Problem requirements: Whenever a line in the entries below includes the string "method", count that line. Report the total alone.

##########

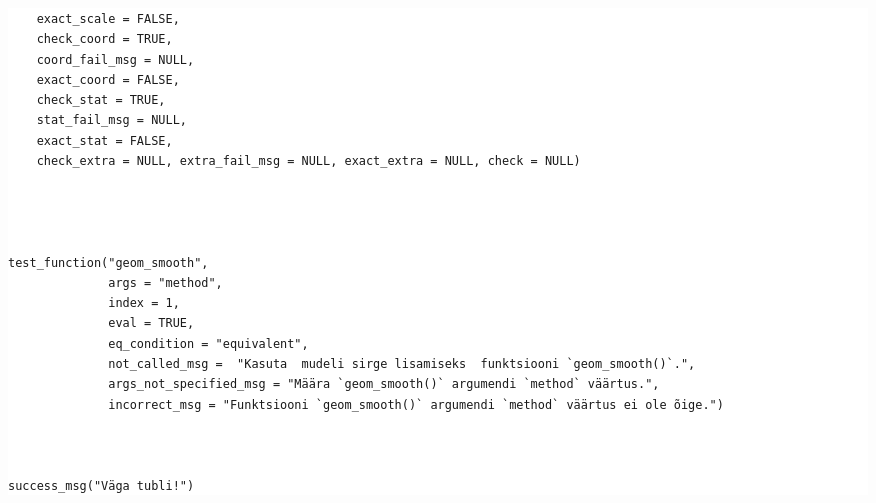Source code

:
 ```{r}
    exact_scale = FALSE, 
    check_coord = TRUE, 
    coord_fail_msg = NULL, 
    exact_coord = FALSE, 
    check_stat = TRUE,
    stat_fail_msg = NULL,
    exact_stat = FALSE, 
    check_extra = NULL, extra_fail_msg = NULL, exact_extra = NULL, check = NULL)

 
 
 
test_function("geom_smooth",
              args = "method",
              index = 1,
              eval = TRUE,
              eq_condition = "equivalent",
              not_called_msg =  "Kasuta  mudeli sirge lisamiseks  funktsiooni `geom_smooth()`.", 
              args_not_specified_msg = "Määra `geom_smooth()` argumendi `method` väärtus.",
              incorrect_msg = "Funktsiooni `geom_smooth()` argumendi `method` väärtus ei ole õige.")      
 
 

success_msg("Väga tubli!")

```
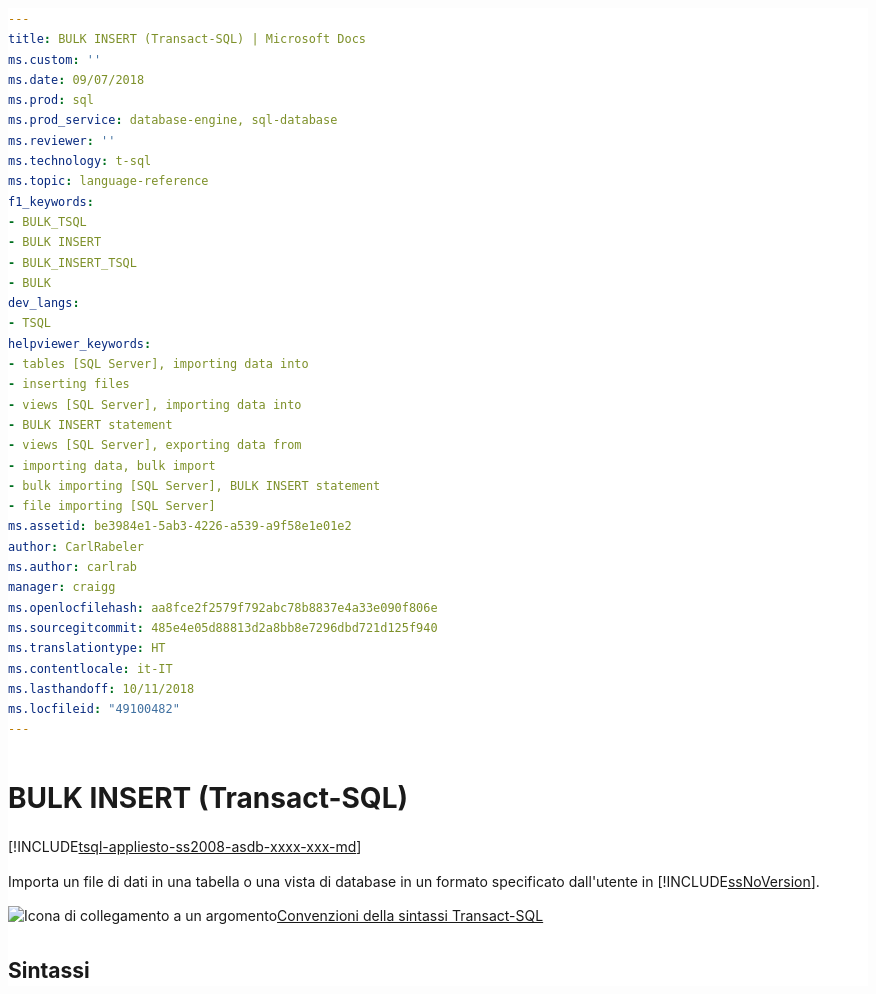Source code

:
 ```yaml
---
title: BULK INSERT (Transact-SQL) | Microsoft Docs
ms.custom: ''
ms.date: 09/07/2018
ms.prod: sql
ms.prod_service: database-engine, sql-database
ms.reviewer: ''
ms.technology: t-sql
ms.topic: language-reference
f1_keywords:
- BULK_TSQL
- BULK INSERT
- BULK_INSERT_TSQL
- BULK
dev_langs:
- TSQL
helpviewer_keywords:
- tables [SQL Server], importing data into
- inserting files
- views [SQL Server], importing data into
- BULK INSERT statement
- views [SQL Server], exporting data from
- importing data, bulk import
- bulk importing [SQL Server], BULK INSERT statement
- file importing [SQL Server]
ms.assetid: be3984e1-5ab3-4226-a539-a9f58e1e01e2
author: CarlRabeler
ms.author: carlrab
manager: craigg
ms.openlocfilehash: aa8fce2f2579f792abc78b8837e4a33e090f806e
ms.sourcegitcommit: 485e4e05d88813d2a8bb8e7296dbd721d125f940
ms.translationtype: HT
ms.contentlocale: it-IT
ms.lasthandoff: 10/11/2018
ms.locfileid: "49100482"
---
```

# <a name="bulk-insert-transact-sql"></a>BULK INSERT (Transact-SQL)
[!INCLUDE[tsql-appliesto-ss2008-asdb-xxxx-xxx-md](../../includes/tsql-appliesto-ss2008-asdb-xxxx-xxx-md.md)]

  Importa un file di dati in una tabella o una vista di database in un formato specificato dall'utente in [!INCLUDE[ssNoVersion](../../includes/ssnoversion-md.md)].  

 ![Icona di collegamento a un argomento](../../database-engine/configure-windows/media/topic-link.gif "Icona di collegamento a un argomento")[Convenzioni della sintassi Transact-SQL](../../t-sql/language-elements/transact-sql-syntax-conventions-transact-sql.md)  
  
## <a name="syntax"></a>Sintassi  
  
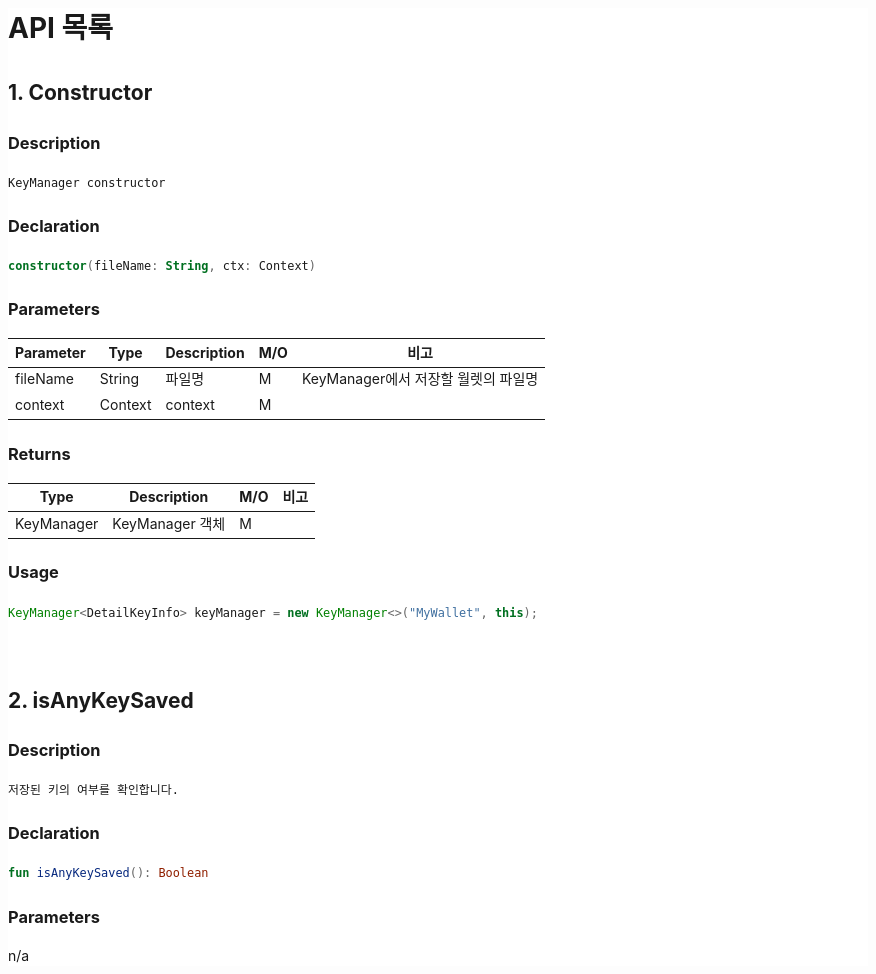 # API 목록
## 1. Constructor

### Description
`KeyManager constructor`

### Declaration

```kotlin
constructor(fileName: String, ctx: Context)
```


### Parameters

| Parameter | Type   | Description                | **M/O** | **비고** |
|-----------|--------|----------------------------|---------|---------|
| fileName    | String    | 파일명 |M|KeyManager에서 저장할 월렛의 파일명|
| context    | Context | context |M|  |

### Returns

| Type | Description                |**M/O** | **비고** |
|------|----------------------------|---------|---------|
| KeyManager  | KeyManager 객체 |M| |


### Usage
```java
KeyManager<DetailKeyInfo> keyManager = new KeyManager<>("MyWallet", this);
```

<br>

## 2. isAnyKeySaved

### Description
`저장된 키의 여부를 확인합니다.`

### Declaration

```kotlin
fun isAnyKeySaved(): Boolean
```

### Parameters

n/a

##########

Problem solution: 3